NEW YORK and CLEVELAND, May 21, 2019 (GLOBE NEWSWIRE) -- Abeona Therapeutics Inc. (ABEO), a fully-integrated leader in gene and cell therapy, today announced that the Company is cleared to begin a Phase 1/2 clinical trial evaluating its novel, one-time gene therapy ABO-202 for the treatment of CLN1 disease, following acceptance of its Investigational New Drug (IND) application by the U.S. Food and Drug Administration (FDA). ABO-202 is designed to deliver a functional copy of the PPT1 gene to cells of the central nervous system and peripheral organs using a combined intravenous and intrathecal delivery via the AAV9 vector. The Company will provide guidance on the timing of the clinical trial later this year.
“This significant step brings hope to people impacted by this devastating disease and was achieved in partnership with Dr. Steven Gray and Taylor’s Tale,” said Timothy J. Miller, Ph.D., Co-Founder, President & Chief Scientific Officer. “We are very encouraged that ABO-202 was well-tolerated and demonstrated significant efficacy in preclinical studies. These results are consistent with findings in our other pre-clinical studies for AAV9-based programs for lysosomal storages diseases, MPS IIIA and MPS IIIB.”
In preclinical studies, ABO-202 effectively delivered a functional copy of the PPT1 gene to the central nervous system and peripheral organs. IND-enabling studies in a CLN1 animal model demonstrated that ABO-202 normalized survival and led to improvement of neurological function in affected mice. These studies also showed that combination intravenous and intrathecal dosing provided incremental efficacy over either delivery route alone and thus may enhance the therapeutic potential of this gene therapy.

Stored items
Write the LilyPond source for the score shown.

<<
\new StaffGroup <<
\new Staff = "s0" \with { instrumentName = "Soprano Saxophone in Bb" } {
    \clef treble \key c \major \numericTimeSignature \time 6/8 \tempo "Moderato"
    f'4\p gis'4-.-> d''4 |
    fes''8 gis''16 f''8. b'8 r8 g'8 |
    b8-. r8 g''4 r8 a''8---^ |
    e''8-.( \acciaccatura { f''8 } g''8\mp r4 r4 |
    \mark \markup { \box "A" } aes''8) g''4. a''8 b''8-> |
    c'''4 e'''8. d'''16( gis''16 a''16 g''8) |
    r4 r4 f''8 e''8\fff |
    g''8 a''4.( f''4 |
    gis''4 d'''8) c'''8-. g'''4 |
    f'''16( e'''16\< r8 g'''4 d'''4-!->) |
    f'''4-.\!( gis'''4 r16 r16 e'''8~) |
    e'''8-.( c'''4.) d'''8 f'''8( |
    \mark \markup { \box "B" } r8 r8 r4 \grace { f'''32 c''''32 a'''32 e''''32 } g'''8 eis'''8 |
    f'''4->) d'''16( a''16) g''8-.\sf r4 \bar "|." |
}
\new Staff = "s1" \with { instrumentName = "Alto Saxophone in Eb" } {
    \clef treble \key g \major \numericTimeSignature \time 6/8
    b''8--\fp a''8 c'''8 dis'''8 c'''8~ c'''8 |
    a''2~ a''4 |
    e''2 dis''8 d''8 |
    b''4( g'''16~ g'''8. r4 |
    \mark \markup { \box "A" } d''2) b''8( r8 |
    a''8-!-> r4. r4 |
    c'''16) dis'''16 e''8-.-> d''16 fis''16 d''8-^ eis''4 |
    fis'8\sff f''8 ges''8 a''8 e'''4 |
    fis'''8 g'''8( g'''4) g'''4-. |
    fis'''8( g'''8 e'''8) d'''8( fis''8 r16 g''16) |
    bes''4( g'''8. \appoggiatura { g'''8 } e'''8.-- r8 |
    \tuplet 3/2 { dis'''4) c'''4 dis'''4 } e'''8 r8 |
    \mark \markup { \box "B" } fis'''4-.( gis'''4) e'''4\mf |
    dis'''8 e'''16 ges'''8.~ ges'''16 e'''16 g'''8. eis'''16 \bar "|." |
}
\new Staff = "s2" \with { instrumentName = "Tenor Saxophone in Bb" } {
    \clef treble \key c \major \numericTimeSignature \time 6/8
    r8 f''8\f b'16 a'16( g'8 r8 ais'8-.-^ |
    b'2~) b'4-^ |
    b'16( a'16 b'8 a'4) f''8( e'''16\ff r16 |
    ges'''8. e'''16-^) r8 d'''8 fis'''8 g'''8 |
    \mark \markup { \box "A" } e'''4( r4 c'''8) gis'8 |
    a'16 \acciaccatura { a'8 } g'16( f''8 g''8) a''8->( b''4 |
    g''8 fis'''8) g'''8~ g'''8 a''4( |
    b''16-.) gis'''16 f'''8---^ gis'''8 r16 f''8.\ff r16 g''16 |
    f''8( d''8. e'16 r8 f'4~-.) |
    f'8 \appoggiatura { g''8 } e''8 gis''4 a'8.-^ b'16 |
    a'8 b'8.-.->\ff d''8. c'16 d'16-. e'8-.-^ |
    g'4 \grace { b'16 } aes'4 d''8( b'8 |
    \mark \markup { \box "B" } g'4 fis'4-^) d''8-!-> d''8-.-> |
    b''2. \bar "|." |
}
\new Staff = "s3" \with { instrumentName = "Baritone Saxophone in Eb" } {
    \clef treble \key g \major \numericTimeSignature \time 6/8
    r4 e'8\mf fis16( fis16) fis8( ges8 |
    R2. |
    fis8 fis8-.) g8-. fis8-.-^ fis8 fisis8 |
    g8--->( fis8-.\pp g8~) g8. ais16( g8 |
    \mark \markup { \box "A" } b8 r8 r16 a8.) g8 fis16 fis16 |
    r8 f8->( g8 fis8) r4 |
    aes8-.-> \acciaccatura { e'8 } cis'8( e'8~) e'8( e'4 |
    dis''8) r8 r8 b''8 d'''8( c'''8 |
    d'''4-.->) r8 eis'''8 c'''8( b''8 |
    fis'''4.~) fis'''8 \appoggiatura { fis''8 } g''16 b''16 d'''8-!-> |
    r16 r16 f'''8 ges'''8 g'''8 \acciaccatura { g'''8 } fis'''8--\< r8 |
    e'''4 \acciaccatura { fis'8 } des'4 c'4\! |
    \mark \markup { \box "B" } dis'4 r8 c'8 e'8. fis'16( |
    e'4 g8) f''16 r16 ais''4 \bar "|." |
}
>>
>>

◆ Exercise directions
Answer these questions using the announcement about ABO-202:
1. Which gene is ABO-202 designed to deliver?
2. Which two other AAV9-based programs for lysosomal storage diseases does Timothy J. Miller name?
3. In the IND-enabling studies in a CLN1 animal model, what effect did ABO-202 have on survival?

◆ Solution for this problem
1. The PPT1 gene.
2. MPS IIIA and MPS IIIB.
3. It normalized survival.